Jason Mars is an African-American professor of computer science who also runs a tech startup. When his company’s artificially intelligent smartphone app talks, he said, it sounds “like a helpful, young Caucasian female.”
“There’s a kind of pressure to conform to the prejudices of the world” when you are trying to make a consumer hit, he said. “It would be interesting to have a black guy talk, but we don’t want to create friction, either. First we need to sell products.”
Mars’ startup is part of a growing high-tech field called conversational computing. This technology is being popularized by programs like the Siri system in Apple’s iPhone, and Alexa, which is built into the Echo, Amazon’s artificially intelligent home computing device, the Echo.
Conversational computing is holding a mirror to many of society’s biggest preconceptions around race and gender. Listening and talking are the new input and output devices of computers. But they have social and emotional dimensions never seen with keyboards and screens.
Do we, for example, associate the stereotypical voice of an English butler — think of Jarvis the computer in “Iron Man” — with a helpful and intelligent person? And why do so many people want to hear a voice that sounds like it came from a younger woman with no discernible accent?

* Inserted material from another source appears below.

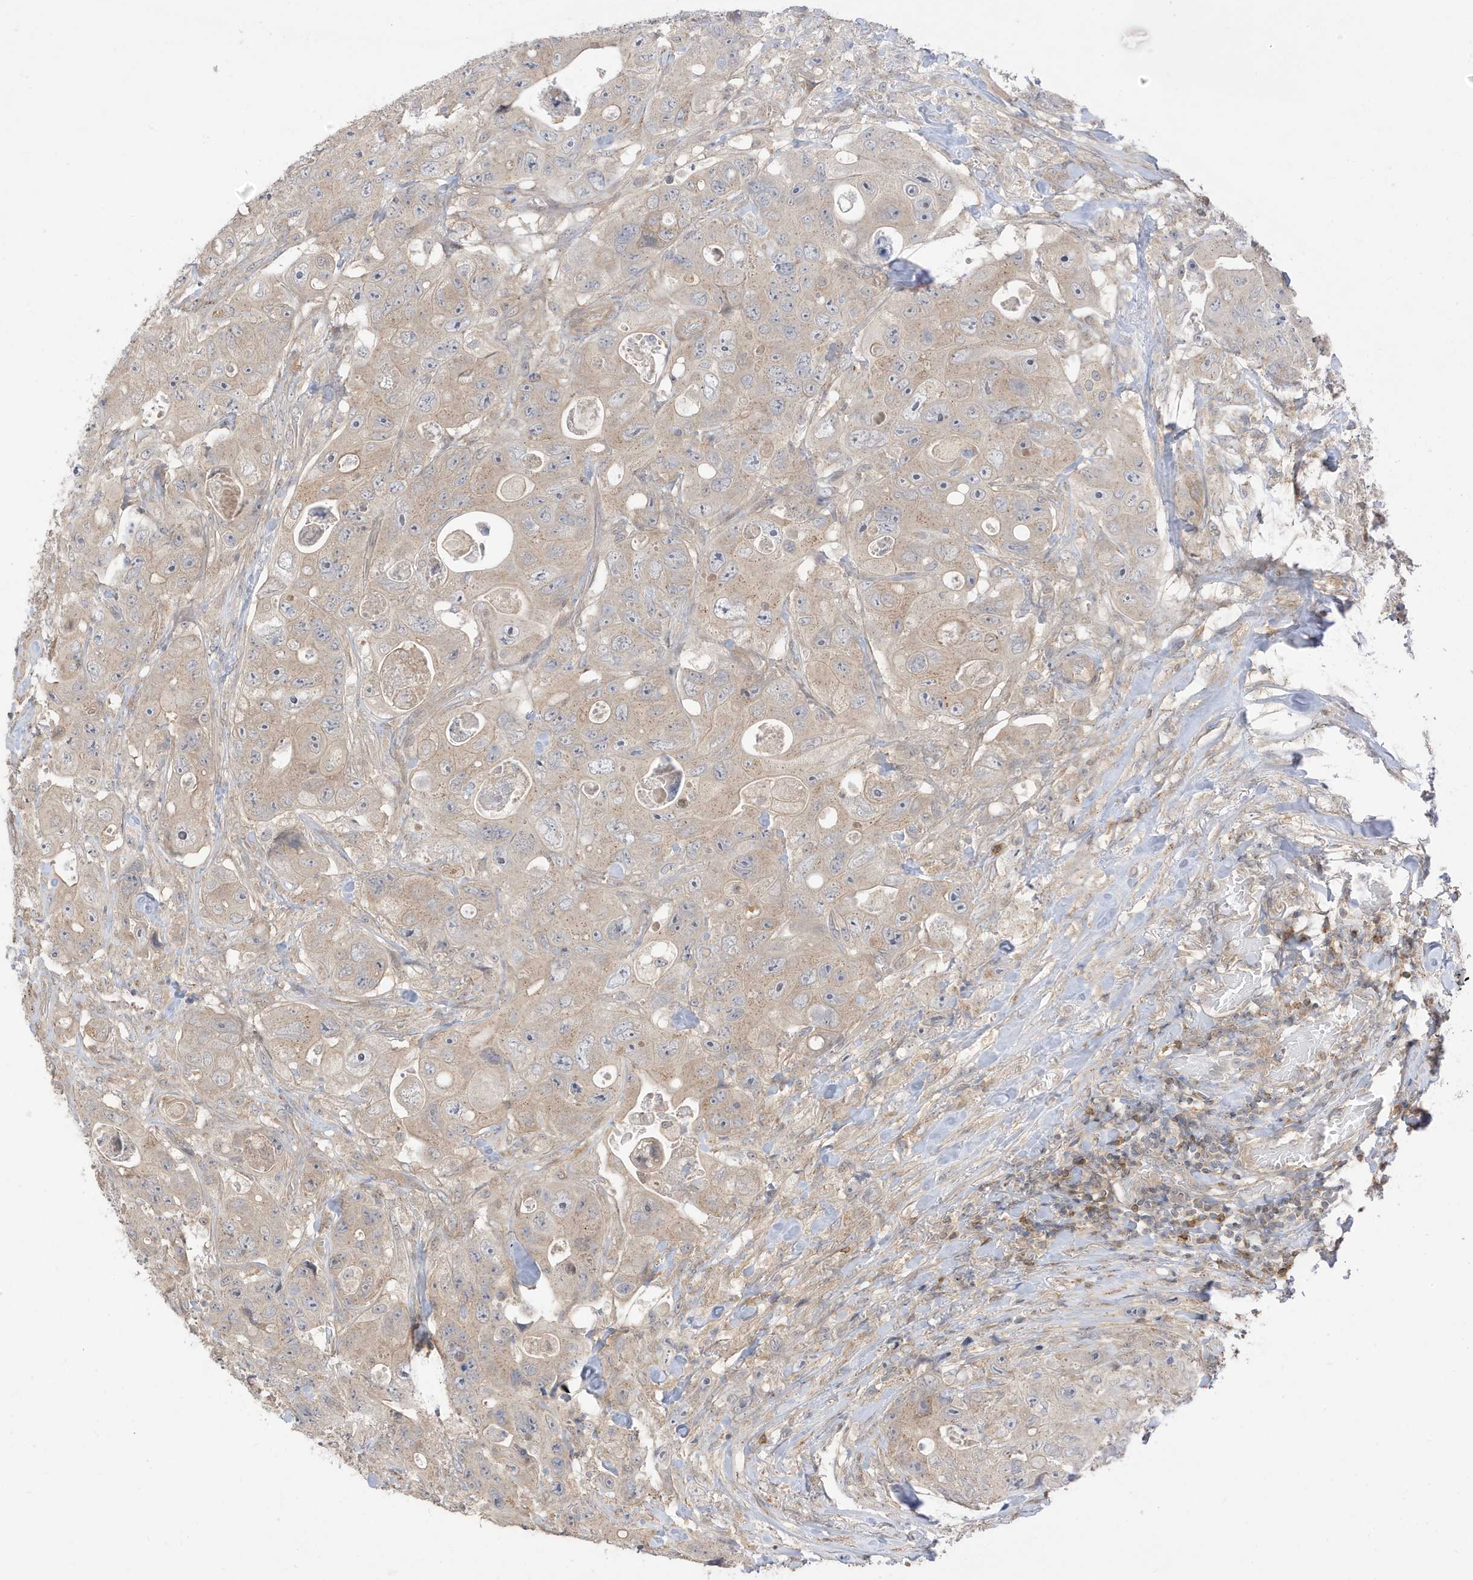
{"staining": {"intensity": "weak", "quantity": "<25%", "location": "cytoplasmic/membranous"}, "tissue": "colorectal cancer", "cell_type": "Tumor cells", "image_type": "cancer", "snomed": [{"axis": "morphology", "description": "Adenocarcinoma, NOS"}, {"axis": "topography", "description": "Colon"}], "caption": "Tumor cells show no significant expression in colorectal adenocarcinoma. (Immunohistochemistry, brightfield microscopy, high magnification).", "gene": "TAB3", "patient": {"sex": "female", "age": 46}}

Choosing a voice has implications for design, branding or interacting with machines. A voice can change or harden how we see each other. Where commerce is concerned, that creates a problem: Is it better to succeed by complying with a stereotype, or risk failure in the market by going against type?
For many, the answer is initially clear. Microsoft’s artificially intelligent voice system is Cortana, for example, and it was originally the voice of a female character in the video game “Halo.”
“In our research for Cortana, both men and women prefer a woman, younger, for their personal assistant, by a country mile,” said Derek Connell, senior vice president for search at Microsoft. In other words, a secretary — a job that is traditionally seen as female.
Last week, Google introduced a number of voice-based products, including Google Home, its version of Echo. All of them use Google Assistant, which also speaks in tones associated with a young, educated woman.
Google Assistant “is a millennial librarian who understands cultural cues, and can wink at things,” said Ryan Germick, who leads the personality efforts in building Google Assistant. “Products aren’t about rational design decisions. They are about psychology and how people feel.”
The company has had internal debates about whether to respond differently on questions to the computer about suicide, Connell said. “We’ve leaned to providing information about suicide prevention everywhere,” he said, as opposed to offering no advice at all.
But sometimes, if you want people to figure out quickly that they are talking to a machine, it can be better to have a man’s voice. For example, IBM’s Watson, when it talks to Bob Dylan in television commercials, has a male voice. When Ashok Goel, a professor at the Georgia Institute of Technology, adapted Watson to have a female voice as an informal experiment in how people relate to conversational machines, his students couldn’t tell it was a computer.
But Watson’s maleness is the exception. Amazon’s A.I. technology is another in the comforting female voice camp.
“Alexa was always an assistant, and female,” said Peng Shao, who worked at Amazon on the Echo and is now at a Seattle startup, building another speech-based A.I. system. Amazon would not comment on its product.
We don’t just need that computerized voice to meet our expectations, said Justine Cassell, a professor at Carnegie Mellon’s Human-Computer Interaction Institute. We need computers to relate to us and put us at ease when performing a task. “We have to know that the other is enough like us that it will run our program correctly,” she said.
That need seems to start young. Cassell has designed an avatar of indeterminate race and gender for 5-year-olds. “The girls think it’s a girl, and the boys think it’s a boy,” she said. “Children of color think it’s of color, Caucasians think it’s Caucasian.”
Another system she built spoke in what she termed “vernacular” to African-American children, achieving better results in teaching scientific concepts than when the computer spoke in standard English.
When tutoring the children in a class presentation, however, “we wanted it to practice with them in ‘proper English.’ Standard American English is still the code of power, so we needed to develop an agent that would train them in code switching,” she said.
Mars’ company, called Clinc, makes personal financial smartphone software that answers questions like “how much can I spend on a computer?” It relies on a similar Google-created female voice.
He is hoping for enough success that he can eventually test and counter stereotypes with unexpected A.I. voices. “You need to be at a certain size before you can address these questions,” said Mars, who teaches at the University of Michigan.
But maybe not too big. “I think consumers will eventually be open to exploring different voices and types,” he said. “Companies, they’ll probably stay conservative about it.”